Will Maybank follow suit to raise its base rates?

KUALA LUMPUR: CIMB Equities Research is retaining its Overweight call on banks, premised on the potential re-rating catalyst of expected recovery in earnings per share (EPS) growth in 2016 and attractive valuation/dividend yields for most banks. 

“We believe the expected slowdown in 2016 loan growth would be partly cushioned by the rise in base rates (BRs), which would help the banks to minimise margin contraction. RHB Bank remains our top pick,” it said on Friday.

CIMB Research said after plateauing in January-April 2016, the industry’s loan base grew by 0.7% on-month in May 2016.

On the on-year basis, loan growth inched down from 6.3% on-year in April 16 to 6.2% on-year in May 2016.

The growth in major loan segments eased – from 6.3% on-year in April 16 to 6.2% on-year in May 2016 for household loans and from 5% on-year to 4.5% on-year for business loans. 

“We see prospects for recovery in loan expansion in 2H16, given the better GDP growth projection of 5.2%. For now, we maintain our loan growth projection of 7%-8% for 2016,” it said.

To recap, on May 17, 2016, Public Bank raised its BR by 10 basis points (bp) but cut the housing loan (HL) spread to maintain its HL rate.

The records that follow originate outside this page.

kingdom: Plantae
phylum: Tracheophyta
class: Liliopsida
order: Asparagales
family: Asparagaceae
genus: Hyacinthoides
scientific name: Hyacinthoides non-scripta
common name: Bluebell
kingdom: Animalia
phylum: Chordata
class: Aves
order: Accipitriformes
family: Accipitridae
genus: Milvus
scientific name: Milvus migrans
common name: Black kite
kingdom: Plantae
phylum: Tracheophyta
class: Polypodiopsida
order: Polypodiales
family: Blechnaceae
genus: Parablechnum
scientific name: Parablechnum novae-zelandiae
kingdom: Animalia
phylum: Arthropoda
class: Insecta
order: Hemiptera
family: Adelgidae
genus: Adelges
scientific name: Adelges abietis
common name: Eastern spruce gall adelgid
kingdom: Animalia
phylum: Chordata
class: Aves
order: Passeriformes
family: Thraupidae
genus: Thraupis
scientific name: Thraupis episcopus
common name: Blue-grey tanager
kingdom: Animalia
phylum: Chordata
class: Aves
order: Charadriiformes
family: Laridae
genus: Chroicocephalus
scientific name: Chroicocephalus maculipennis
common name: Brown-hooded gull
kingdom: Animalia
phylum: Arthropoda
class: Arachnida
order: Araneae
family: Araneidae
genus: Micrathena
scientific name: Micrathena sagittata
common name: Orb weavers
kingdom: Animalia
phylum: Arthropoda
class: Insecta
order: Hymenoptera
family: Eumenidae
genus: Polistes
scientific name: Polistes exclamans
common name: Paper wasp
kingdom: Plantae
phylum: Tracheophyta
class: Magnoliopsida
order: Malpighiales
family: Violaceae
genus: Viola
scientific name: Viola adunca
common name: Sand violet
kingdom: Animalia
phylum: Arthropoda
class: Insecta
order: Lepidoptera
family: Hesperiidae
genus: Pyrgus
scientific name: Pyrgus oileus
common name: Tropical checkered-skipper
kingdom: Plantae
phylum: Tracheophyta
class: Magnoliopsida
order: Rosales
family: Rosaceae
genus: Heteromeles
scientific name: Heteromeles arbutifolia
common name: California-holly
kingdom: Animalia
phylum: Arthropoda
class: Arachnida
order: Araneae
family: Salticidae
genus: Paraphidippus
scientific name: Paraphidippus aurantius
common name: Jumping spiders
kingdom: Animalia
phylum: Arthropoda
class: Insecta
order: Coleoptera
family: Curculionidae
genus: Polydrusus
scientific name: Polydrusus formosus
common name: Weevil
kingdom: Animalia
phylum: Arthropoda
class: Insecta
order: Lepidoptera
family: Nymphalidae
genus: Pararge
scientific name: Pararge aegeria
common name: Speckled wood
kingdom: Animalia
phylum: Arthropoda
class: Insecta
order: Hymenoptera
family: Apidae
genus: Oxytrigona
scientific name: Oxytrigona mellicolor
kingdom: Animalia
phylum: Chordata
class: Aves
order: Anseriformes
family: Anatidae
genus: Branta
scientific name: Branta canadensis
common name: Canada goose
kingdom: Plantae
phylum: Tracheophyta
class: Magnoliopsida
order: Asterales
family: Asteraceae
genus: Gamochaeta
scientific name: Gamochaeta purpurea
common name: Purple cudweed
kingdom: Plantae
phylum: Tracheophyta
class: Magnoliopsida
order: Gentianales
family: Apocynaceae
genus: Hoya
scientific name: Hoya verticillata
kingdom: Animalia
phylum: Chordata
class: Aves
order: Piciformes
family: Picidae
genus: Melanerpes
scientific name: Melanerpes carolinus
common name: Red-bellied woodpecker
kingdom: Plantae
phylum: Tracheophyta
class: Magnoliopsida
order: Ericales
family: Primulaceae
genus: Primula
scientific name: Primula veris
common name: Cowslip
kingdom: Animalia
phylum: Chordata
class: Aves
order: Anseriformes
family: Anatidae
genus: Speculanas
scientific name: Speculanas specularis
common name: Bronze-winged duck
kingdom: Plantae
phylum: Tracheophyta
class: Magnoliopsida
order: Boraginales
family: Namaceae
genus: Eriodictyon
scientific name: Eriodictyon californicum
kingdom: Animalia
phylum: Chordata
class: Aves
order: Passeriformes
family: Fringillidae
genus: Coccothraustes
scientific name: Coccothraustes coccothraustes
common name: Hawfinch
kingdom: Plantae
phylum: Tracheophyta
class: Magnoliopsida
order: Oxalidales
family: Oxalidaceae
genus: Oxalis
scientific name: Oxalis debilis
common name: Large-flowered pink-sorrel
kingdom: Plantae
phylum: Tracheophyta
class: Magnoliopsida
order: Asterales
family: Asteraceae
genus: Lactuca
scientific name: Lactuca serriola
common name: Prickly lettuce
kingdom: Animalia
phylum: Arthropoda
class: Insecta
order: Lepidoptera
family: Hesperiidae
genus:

As such, the industry’s BR increased by 2bp on-month to 3.81% in May 16 but the average lending rate fell by 5bp on-month to 4.55%. 

The BR hike would catalyse banks’ earnings, as it would lead to higher interest income earned from existing variable-rate loans, which accounted for more than 50% of total loans for most banks.

“We think that loan growth will trough soon given the improvement in leading loan indicators,” it said.

CIMB Research pointed out the on-year growth leading loan indicators turned positive in May 2016, with 8.9% on-year for applications and 2.2% on-year for approvals, compared to declines of 6% on-year and 17.2% on-year respectively in April 2016. 

These were underpinned by the 9%-12% on-year rise in working capital loans and the growth in applications of residential mortgages rebounding to 7.1% on-year in May 2016 versus the 3.1% on-year drop in April 2016.

Gross impaired loan (GIL) ratio rose marginally from 1.6% in April 2016 to 1.65% in May 2016 (versus its projection of 1.8% at end-16). 

In May 2016, GIL increased by RM766.5mil (US$190.5mil), mainly due to the rise of GIL for construction (+RM301.5mil/+US$74.9mil) and working capital (+RM344.2mil/+US$85.6mil) loans. 

The steeper increase in individual assessment makes us believe that the rise in GIL came primarily from the corporate loan segment. Meanwhile, loan loss coverage fell from 93.9% in April 2016 to 91.2% in May 2016.